> [PROBLEM]:
Your copy should match the records exactly, except that no pictures appear in it.

> [EXERCISE DATA]:
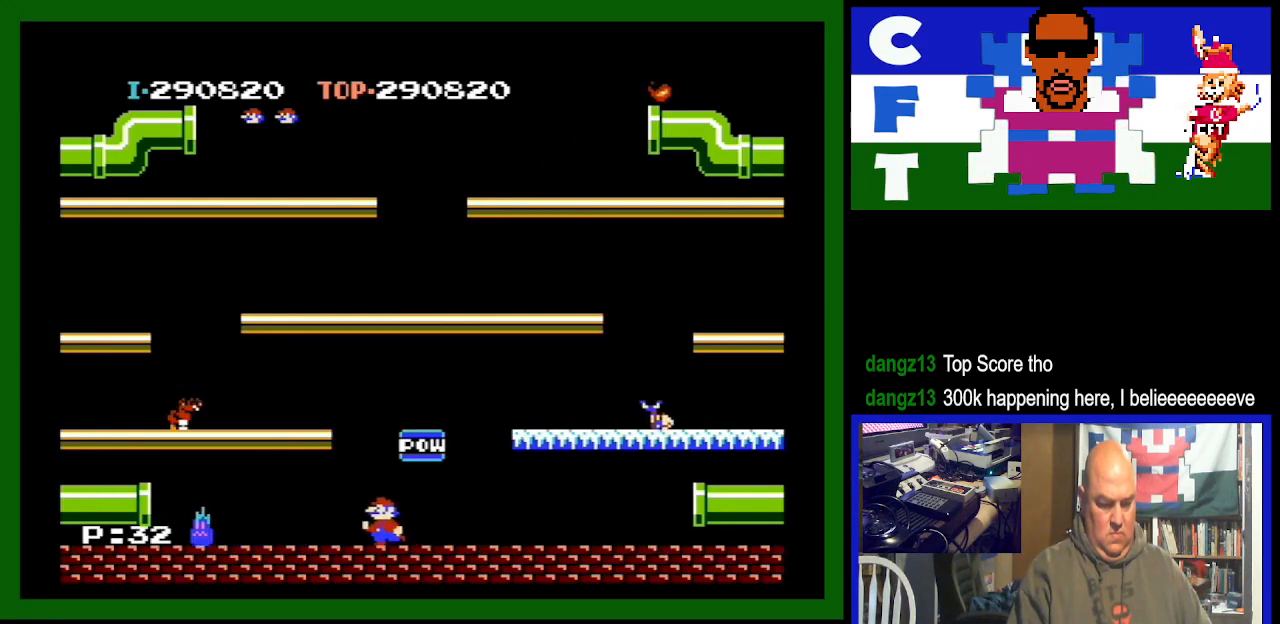
{"buttons": ["DPAD_LEFT"], "events": [[200, "A", "up"]]}
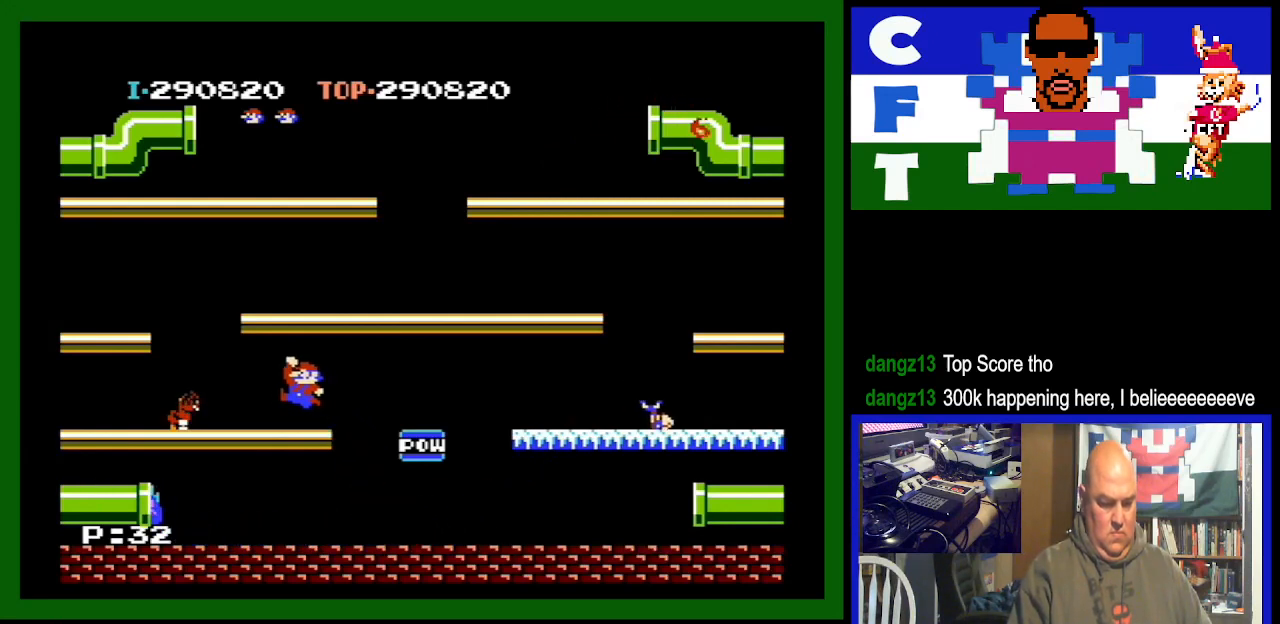
{"buttons": ["DPAD_LEFT"], "events": []}
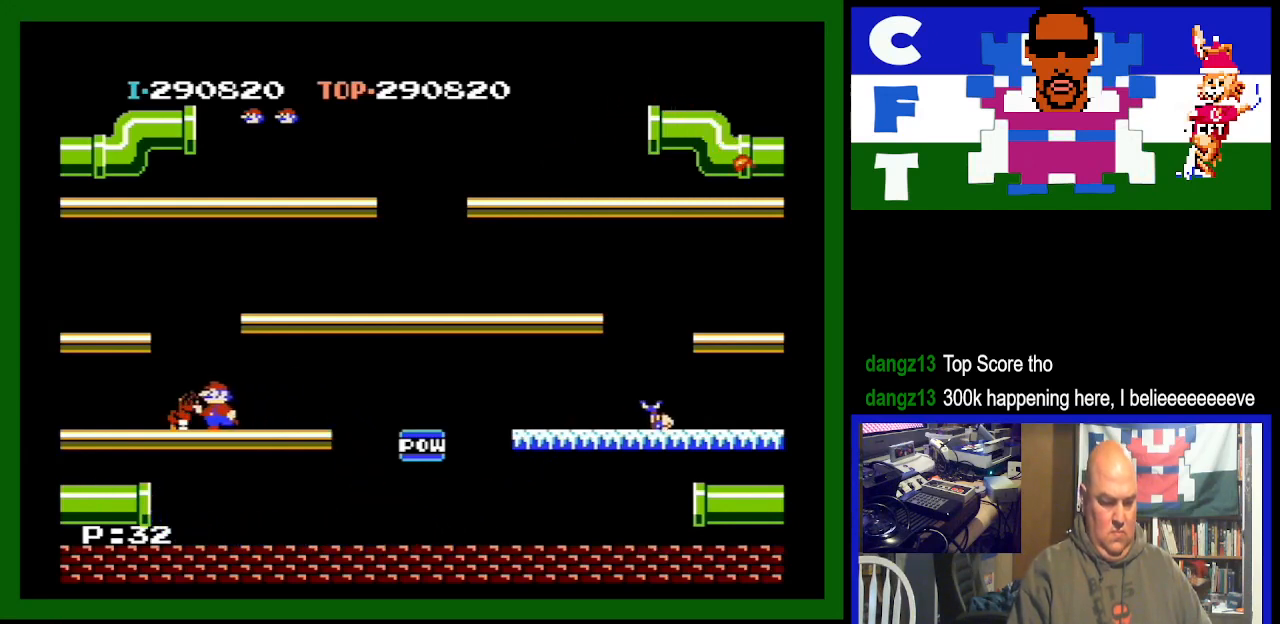
{"buttons": ["DPAD_LEFT"], "events": []}
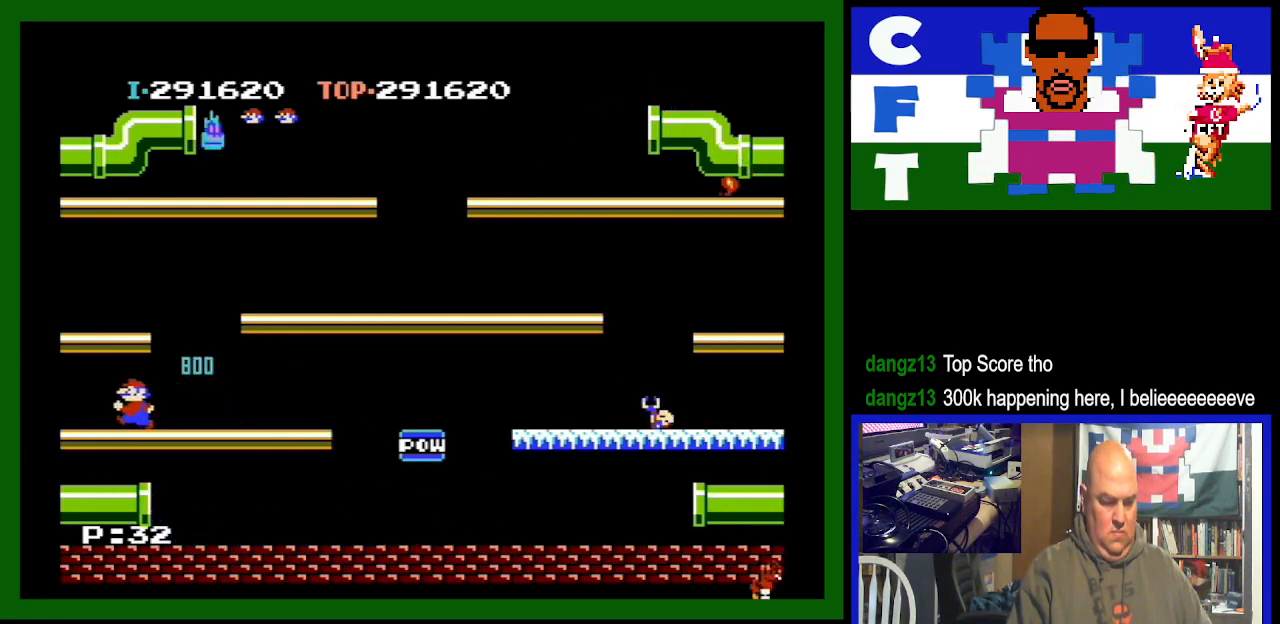
{"buttons": ["DPAD_LEFT"], "events": []}
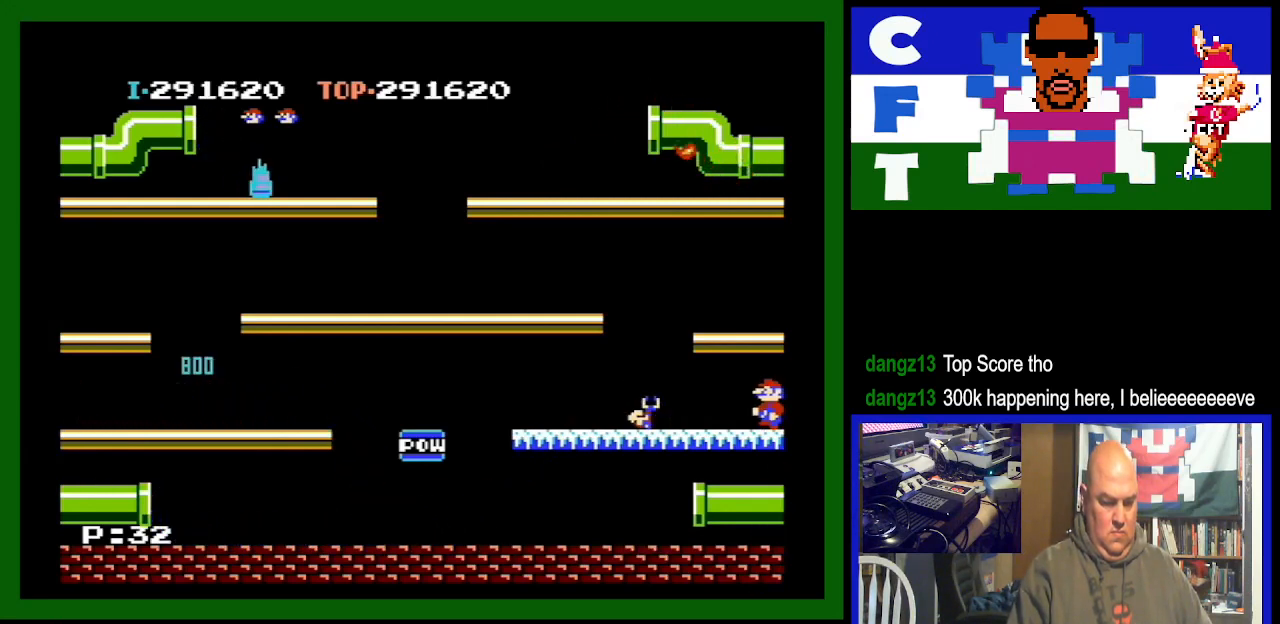
{"buttons": ["DPAD_LEFT"], "events": []}
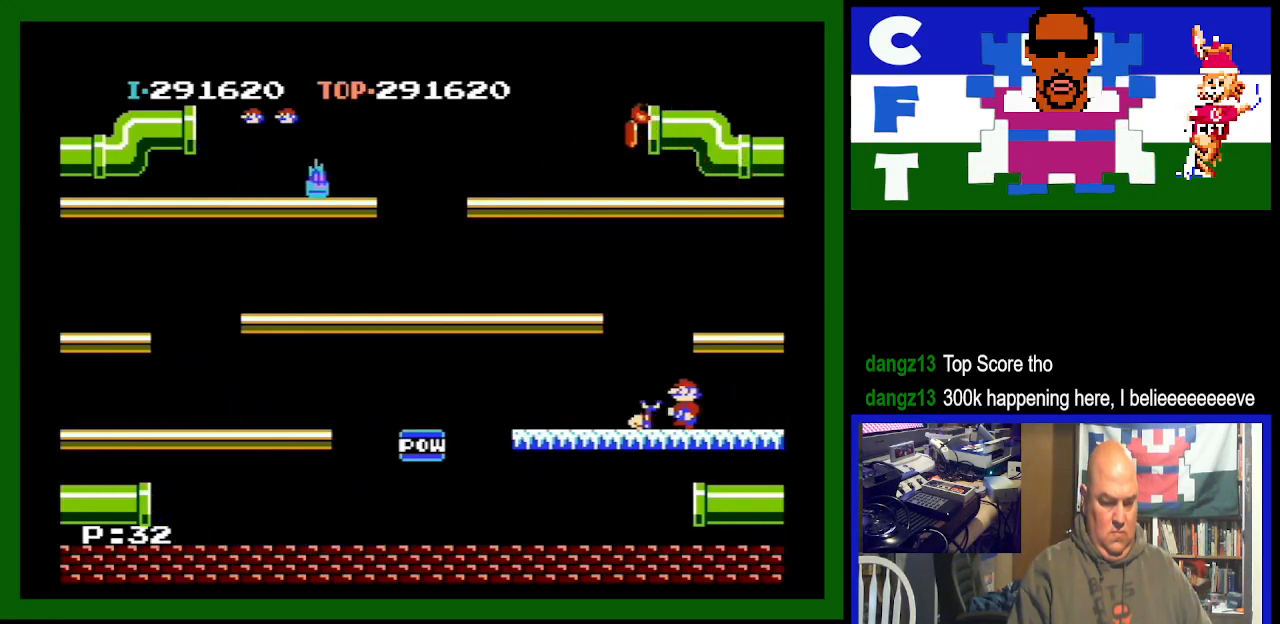
{"buttons": ["DPAD_LEFT"], "events": []}
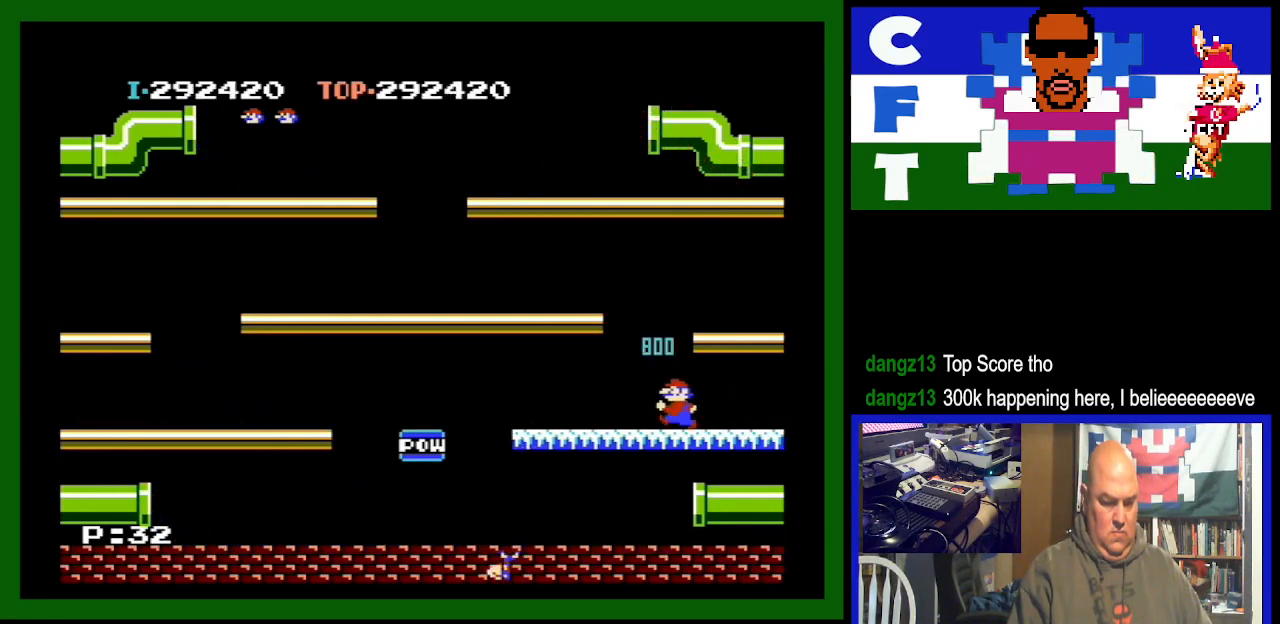
{"buttons": [], "events": [[100, "DPAD_LEFT", "up"]]}
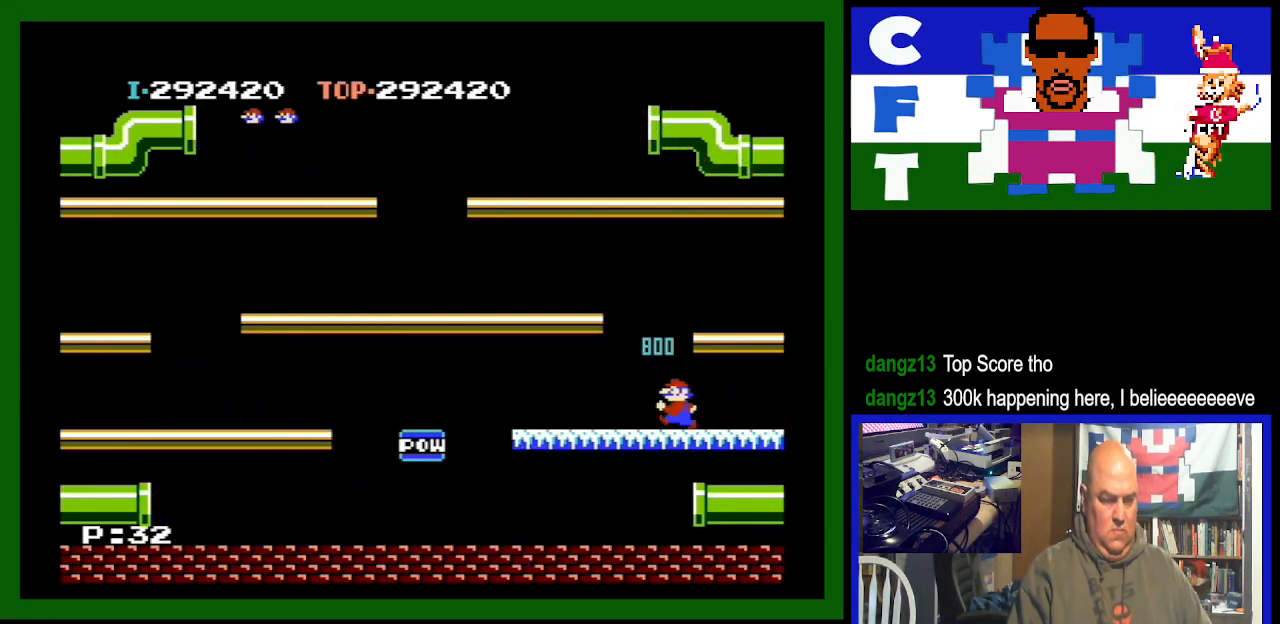
{"buttons": [], "events": []}
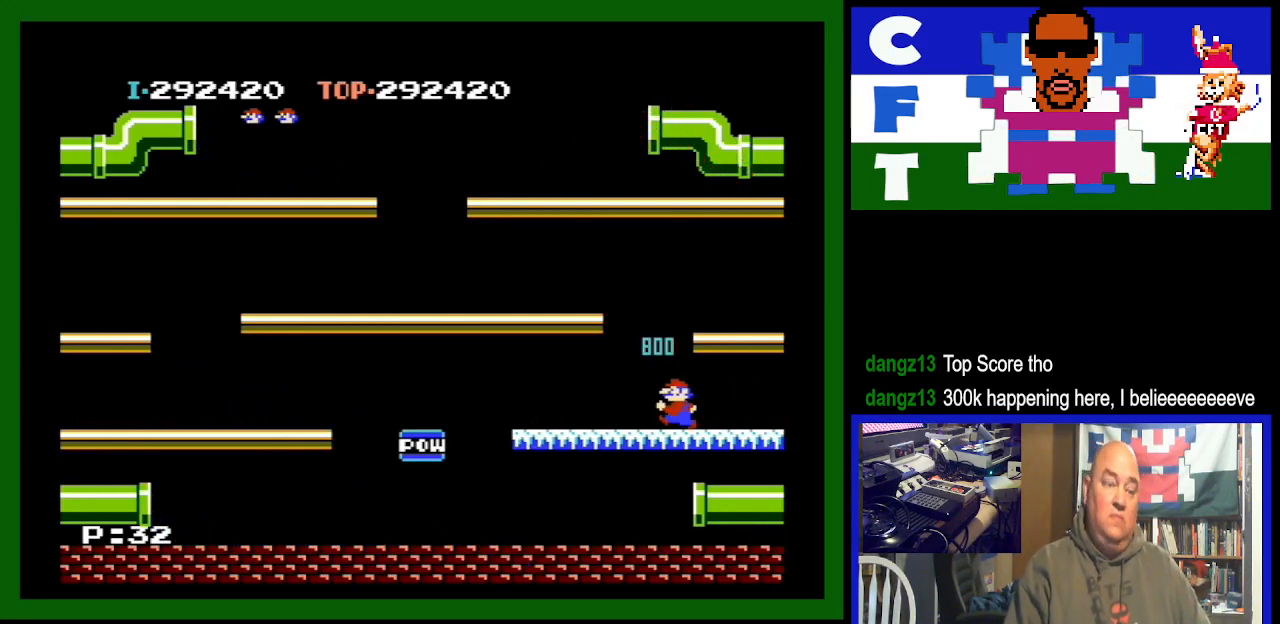
{"buttons": [], "events": []}
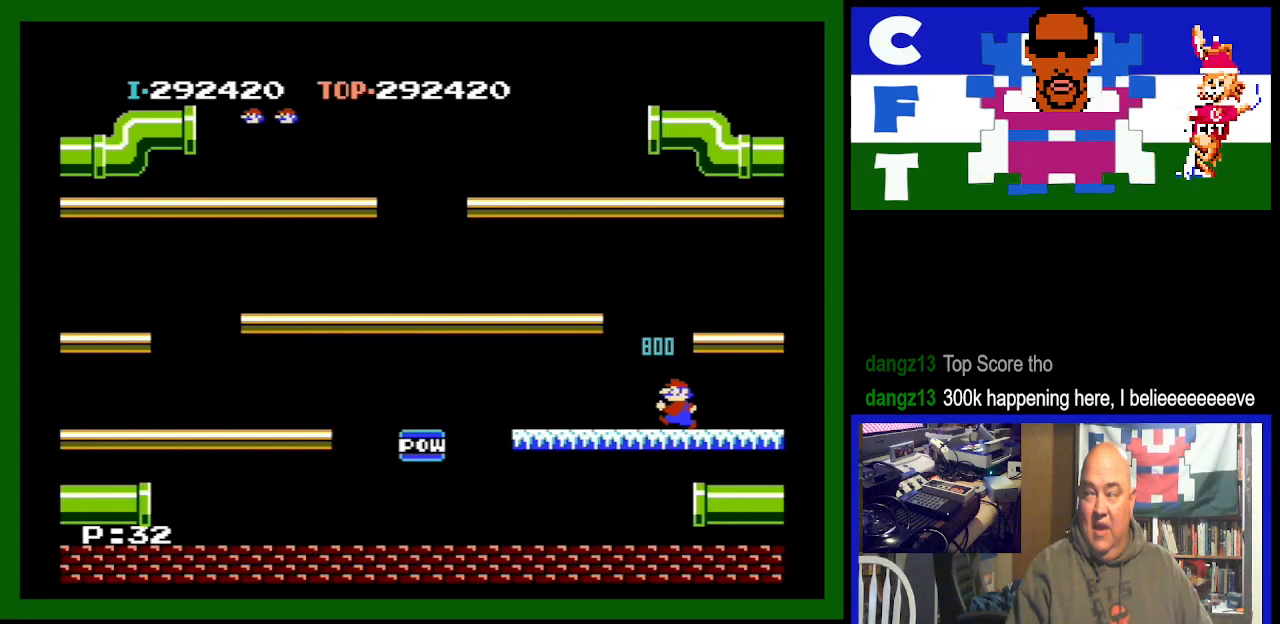
{"buttons": [], "events": []}
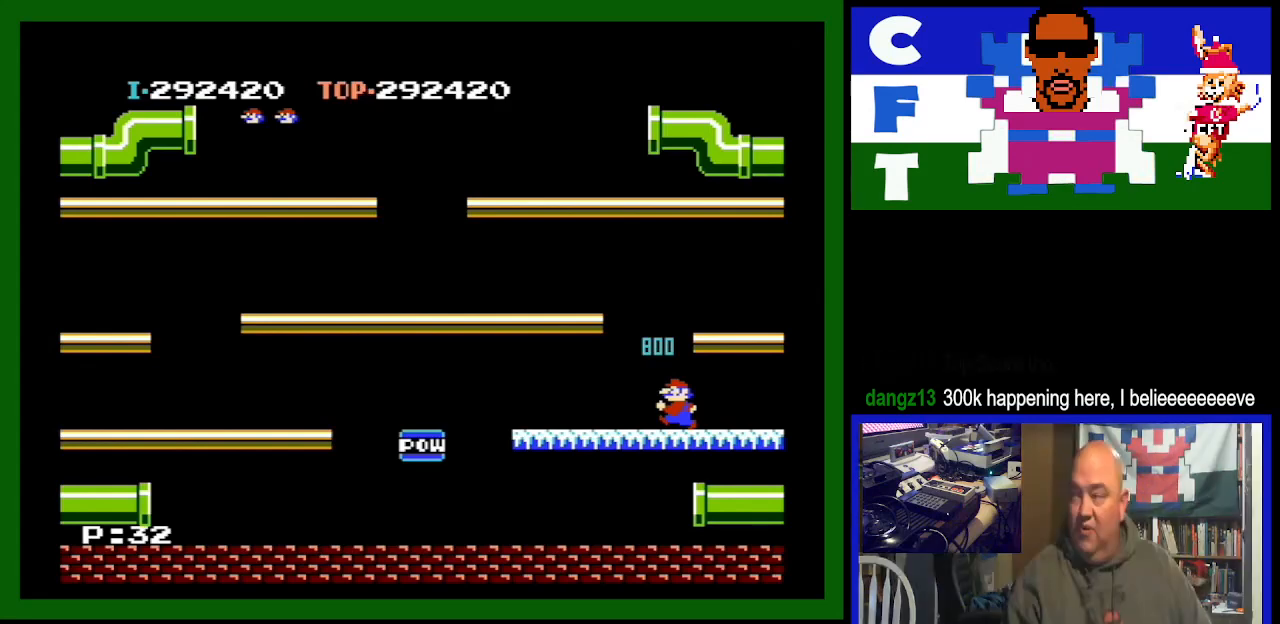
{"buttons": [], "events": []}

> [REPLY TO THE EXERCISE]:
{"buttons": ["DPAD_LEFT"], "events": [[200, "A", "up"]]}
{"buttons": ["DPAD_LEFT"], "events": []}
{"buttons": ["DPAD_LEFT"], "events": []}
{"buttons": ["DPAD_LEFT"], "events": []}
{"buttons": ["DPAD_LEFT"], "events": []}
{"buttons": ["DPAD_LEFT"], "events": []}
{"buttons": [], "events": [[100, "DPAD_LEFT", "up"]]}
{"buttons": [], "events": []}
{"buttons": [], "events": []}
{"buttons": [], "events": []}
{"buttons": [], "events": []}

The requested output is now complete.